Portrait vs landscape may not seem like a big deal. But  Gautam Gulati, chief medical officer and head of product innovation for Physicians Interactive, says that for the months-old Omnio app, being limited to  portrait mode is a big reason why the app has been getting a four-star rating instead of five.

“I had no idea we would get that kind of backlash,” he tells MM&M, but notes that version 2.0, set for release in late August or early September, will correct this oversight. The refreshed version will also add features the CMO says will make it a more robust offering for HCPs.

Gulati says Omnio stands out in the aggregated info space because it serves as an RSS feed of apps: users can load a library of apps into Omnio and determine what apps appear in what order when they enter Omnio.

Gulati says that open-loop nature makes Omnio distinct from services like AthenaHealth's ePocrates and Medscape. He says the open structure means any third party can plug their content into Omnio.

Even before the 2.0 version's release, the company has expanded Omnio's content. In June a deal with Docwise was launched, expanding the app's user library to include a journal two-step in which users can scan abstracts.
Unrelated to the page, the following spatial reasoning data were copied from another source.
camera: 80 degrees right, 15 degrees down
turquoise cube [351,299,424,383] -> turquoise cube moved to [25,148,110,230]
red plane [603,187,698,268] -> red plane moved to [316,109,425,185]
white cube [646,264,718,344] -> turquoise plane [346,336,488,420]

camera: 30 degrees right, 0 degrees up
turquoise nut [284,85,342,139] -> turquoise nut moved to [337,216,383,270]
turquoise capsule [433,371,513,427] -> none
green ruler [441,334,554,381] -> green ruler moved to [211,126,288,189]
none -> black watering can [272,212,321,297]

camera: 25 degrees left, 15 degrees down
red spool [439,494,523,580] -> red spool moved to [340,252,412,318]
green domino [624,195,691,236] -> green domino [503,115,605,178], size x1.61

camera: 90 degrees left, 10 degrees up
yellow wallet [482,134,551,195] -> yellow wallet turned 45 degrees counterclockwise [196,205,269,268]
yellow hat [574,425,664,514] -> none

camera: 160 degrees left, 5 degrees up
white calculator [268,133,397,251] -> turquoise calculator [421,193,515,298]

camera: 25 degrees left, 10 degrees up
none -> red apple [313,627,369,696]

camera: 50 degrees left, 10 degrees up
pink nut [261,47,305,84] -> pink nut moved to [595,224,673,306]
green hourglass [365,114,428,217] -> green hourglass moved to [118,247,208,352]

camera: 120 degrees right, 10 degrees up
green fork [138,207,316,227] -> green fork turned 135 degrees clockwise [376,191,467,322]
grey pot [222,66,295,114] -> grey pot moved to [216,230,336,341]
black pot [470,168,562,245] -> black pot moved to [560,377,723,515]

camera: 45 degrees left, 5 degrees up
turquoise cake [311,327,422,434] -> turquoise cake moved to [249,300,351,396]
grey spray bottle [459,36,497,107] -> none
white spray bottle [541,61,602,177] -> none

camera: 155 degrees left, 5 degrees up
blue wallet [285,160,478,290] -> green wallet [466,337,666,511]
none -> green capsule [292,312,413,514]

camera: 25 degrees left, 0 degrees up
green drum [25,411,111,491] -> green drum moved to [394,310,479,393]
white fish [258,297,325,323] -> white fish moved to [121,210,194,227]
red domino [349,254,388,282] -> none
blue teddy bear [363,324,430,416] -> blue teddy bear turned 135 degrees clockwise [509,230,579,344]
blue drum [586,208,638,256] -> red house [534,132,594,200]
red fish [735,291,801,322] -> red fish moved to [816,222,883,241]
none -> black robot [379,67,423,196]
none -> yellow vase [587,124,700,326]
If readers have publication subscriptions, they can take a closer look and access the underlying research without leaving Omnio.

Omnio also lets users tag this information, which they can annotate and share using email, Twitter or Facebook. Gulati says users will be able to convert these files into publicly available pages by the fourth quarter. The go-public feature will become available once the number of pages hit a critical mass, but users will be able to begin building pages during the third quarter.

Promotion currently includes reaching out to the matrix of Physicians Interactive users, and pickup has been such that “all of our trend arrows are moving in the right direction.” Gulati says third iteration plans are already place, and he foresees the app becoming a one-stop touchpoint for research, communications, and patient information like electronic health records.